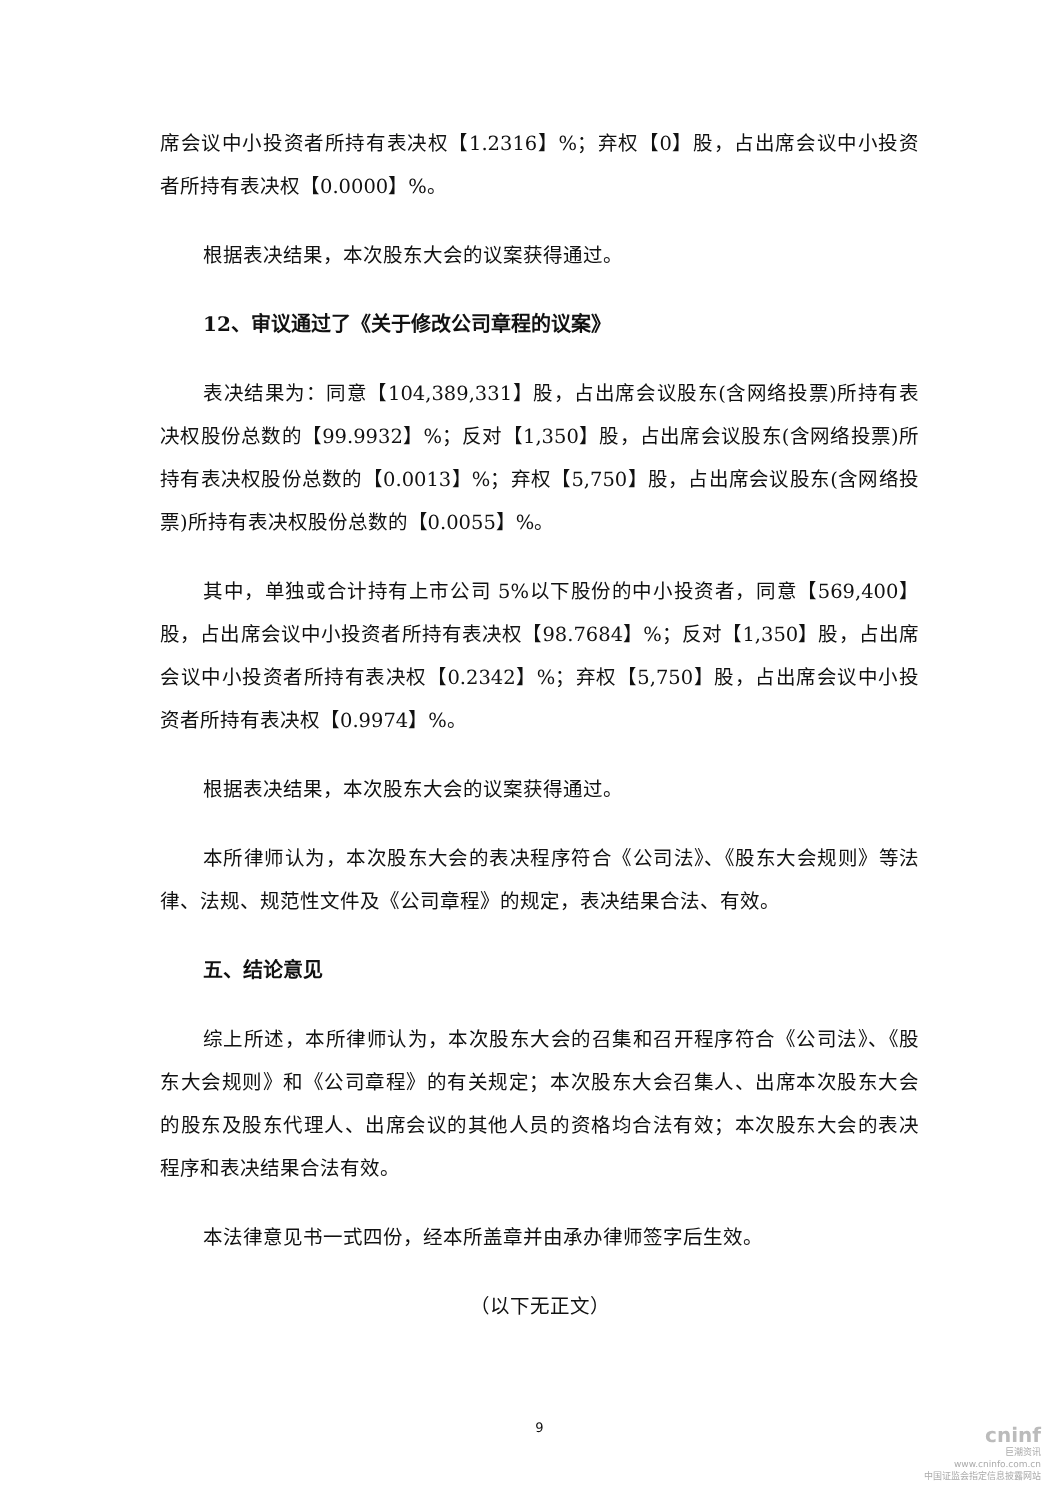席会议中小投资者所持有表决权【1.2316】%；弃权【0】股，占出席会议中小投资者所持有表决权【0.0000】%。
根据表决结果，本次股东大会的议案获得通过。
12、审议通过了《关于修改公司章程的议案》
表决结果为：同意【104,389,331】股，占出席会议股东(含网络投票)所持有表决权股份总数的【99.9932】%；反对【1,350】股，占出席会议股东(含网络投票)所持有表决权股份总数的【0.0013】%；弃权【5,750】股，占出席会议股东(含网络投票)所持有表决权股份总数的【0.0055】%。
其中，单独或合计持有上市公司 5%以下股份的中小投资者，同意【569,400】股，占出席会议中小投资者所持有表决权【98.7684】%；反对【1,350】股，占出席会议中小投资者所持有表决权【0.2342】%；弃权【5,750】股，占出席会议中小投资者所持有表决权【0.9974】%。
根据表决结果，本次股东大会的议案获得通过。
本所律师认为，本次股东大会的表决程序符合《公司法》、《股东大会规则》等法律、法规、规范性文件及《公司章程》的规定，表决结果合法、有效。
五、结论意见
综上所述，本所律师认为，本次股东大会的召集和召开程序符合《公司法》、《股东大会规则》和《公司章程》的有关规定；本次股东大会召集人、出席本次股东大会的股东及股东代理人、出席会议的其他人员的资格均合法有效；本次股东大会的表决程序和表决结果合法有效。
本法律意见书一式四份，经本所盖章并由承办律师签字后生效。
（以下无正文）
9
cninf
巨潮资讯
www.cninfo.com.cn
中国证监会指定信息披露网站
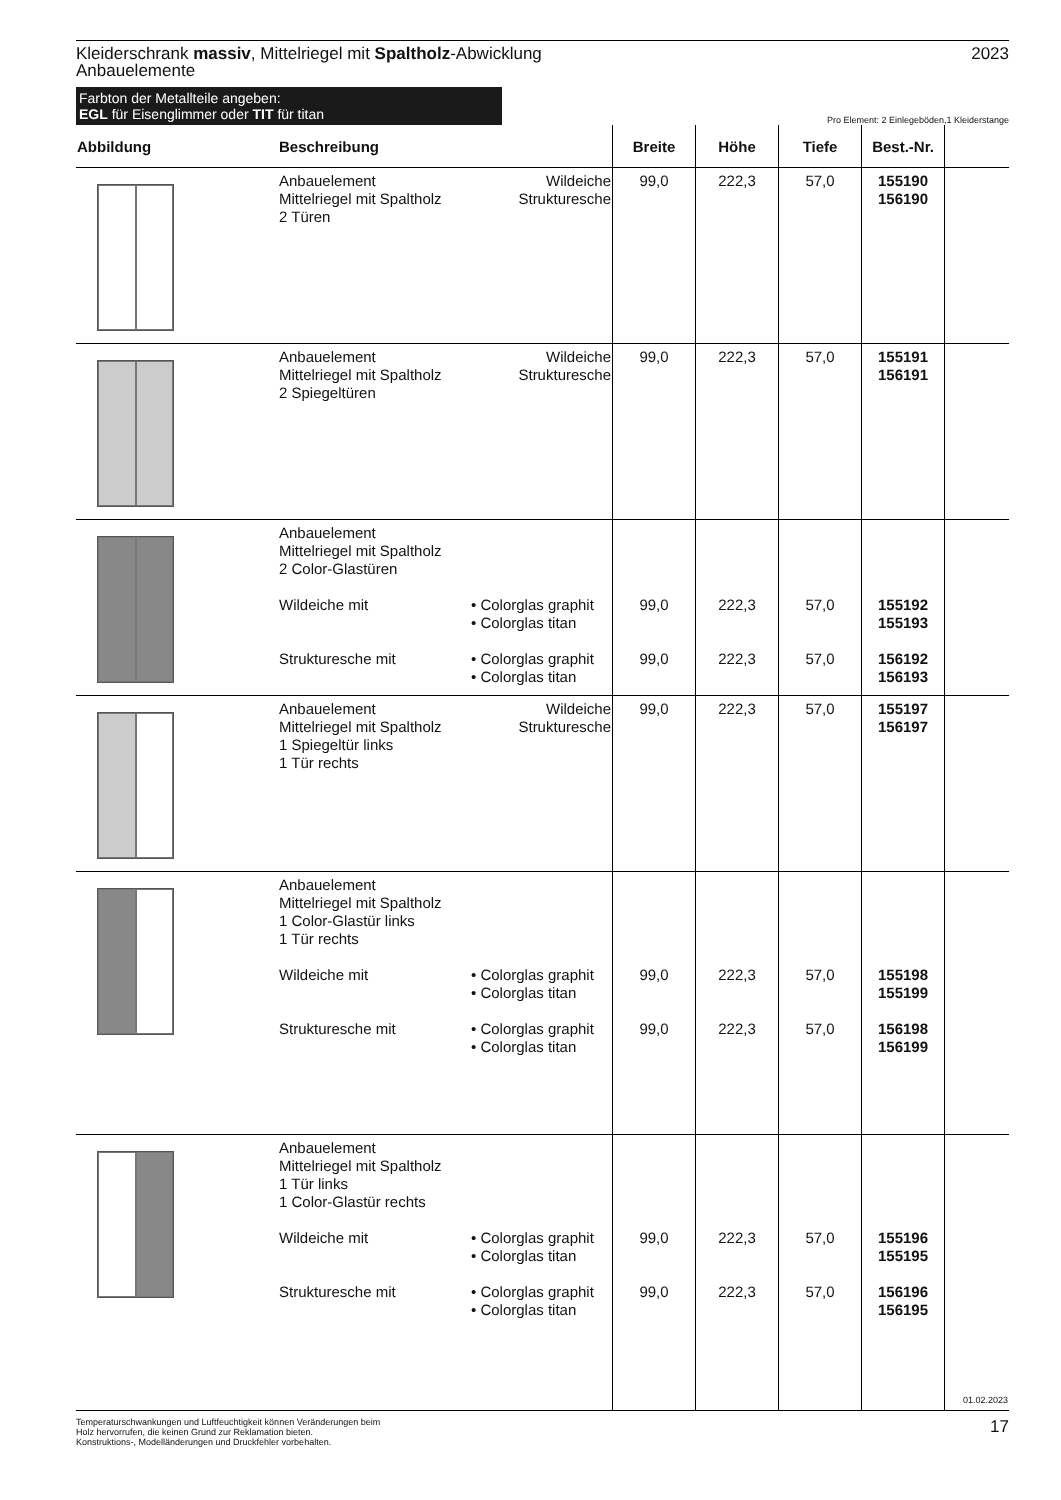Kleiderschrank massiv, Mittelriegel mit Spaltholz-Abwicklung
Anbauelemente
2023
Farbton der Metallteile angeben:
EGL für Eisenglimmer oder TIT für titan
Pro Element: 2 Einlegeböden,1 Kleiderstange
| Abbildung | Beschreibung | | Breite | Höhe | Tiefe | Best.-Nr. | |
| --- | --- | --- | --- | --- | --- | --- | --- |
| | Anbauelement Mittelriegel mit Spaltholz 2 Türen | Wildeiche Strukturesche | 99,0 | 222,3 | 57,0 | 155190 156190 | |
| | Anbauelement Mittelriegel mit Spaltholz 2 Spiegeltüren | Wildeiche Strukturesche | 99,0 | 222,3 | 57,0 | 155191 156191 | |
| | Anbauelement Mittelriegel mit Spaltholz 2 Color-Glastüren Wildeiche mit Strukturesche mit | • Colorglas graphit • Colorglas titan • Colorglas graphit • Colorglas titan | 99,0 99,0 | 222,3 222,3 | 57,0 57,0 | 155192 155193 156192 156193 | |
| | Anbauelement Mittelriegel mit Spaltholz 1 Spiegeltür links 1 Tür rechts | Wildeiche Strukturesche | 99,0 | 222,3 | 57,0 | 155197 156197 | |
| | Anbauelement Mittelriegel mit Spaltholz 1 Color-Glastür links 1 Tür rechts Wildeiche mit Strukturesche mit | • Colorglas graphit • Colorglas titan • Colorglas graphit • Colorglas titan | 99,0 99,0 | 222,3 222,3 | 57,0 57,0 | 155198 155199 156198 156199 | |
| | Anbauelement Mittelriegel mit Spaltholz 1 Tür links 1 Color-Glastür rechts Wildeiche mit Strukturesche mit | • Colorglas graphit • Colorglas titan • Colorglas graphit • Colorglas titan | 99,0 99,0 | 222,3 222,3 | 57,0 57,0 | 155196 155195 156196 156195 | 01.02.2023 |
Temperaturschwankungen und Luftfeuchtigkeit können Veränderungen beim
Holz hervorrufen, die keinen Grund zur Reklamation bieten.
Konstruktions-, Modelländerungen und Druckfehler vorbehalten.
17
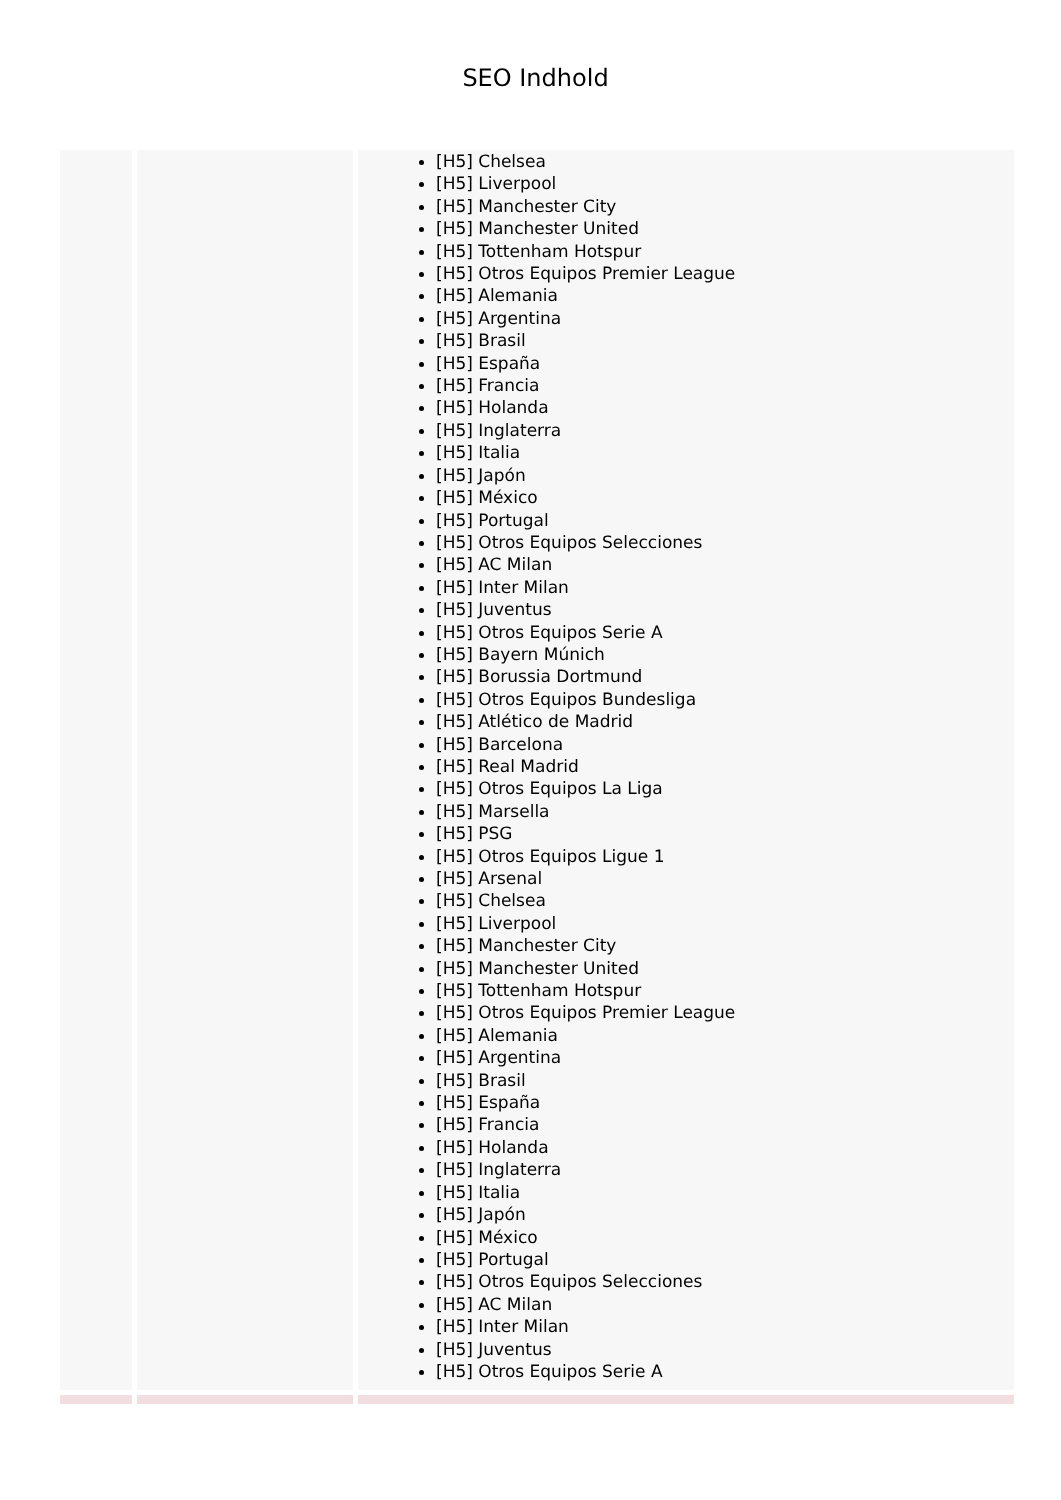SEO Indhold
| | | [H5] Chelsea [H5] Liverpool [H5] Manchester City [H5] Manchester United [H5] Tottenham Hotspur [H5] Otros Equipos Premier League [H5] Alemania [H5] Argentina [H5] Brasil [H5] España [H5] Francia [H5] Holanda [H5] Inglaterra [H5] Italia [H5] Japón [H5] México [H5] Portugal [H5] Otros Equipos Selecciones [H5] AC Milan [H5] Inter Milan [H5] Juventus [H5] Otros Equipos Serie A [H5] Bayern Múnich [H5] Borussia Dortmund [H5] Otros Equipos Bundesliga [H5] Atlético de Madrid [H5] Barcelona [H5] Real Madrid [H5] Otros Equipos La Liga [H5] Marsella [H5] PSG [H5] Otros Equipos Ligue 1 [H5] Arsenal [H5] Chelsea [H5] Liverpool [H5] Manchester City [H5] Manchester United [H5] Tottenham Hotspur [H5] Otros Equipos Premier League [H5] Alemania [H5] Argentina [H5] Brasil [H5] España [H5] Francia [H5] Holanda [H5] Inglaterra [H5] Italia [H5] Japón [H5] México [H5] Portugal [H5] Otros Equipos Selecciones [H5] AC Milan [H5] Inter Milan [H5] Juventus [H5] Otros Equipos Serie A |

*Problem to work on:* The reply should hold exactly the lines above, starting at the line with "Holz hervorrufen, die" and ending at the line with "SEO Indhold", and no pictures.

*Answer for this exercise:*
Holz hervorrufen, die keinen Grund zur Reklamation bieten.
Konstruktions-, Modelländerungen und Druckfehler vorbehalten.
17
SEO Indhold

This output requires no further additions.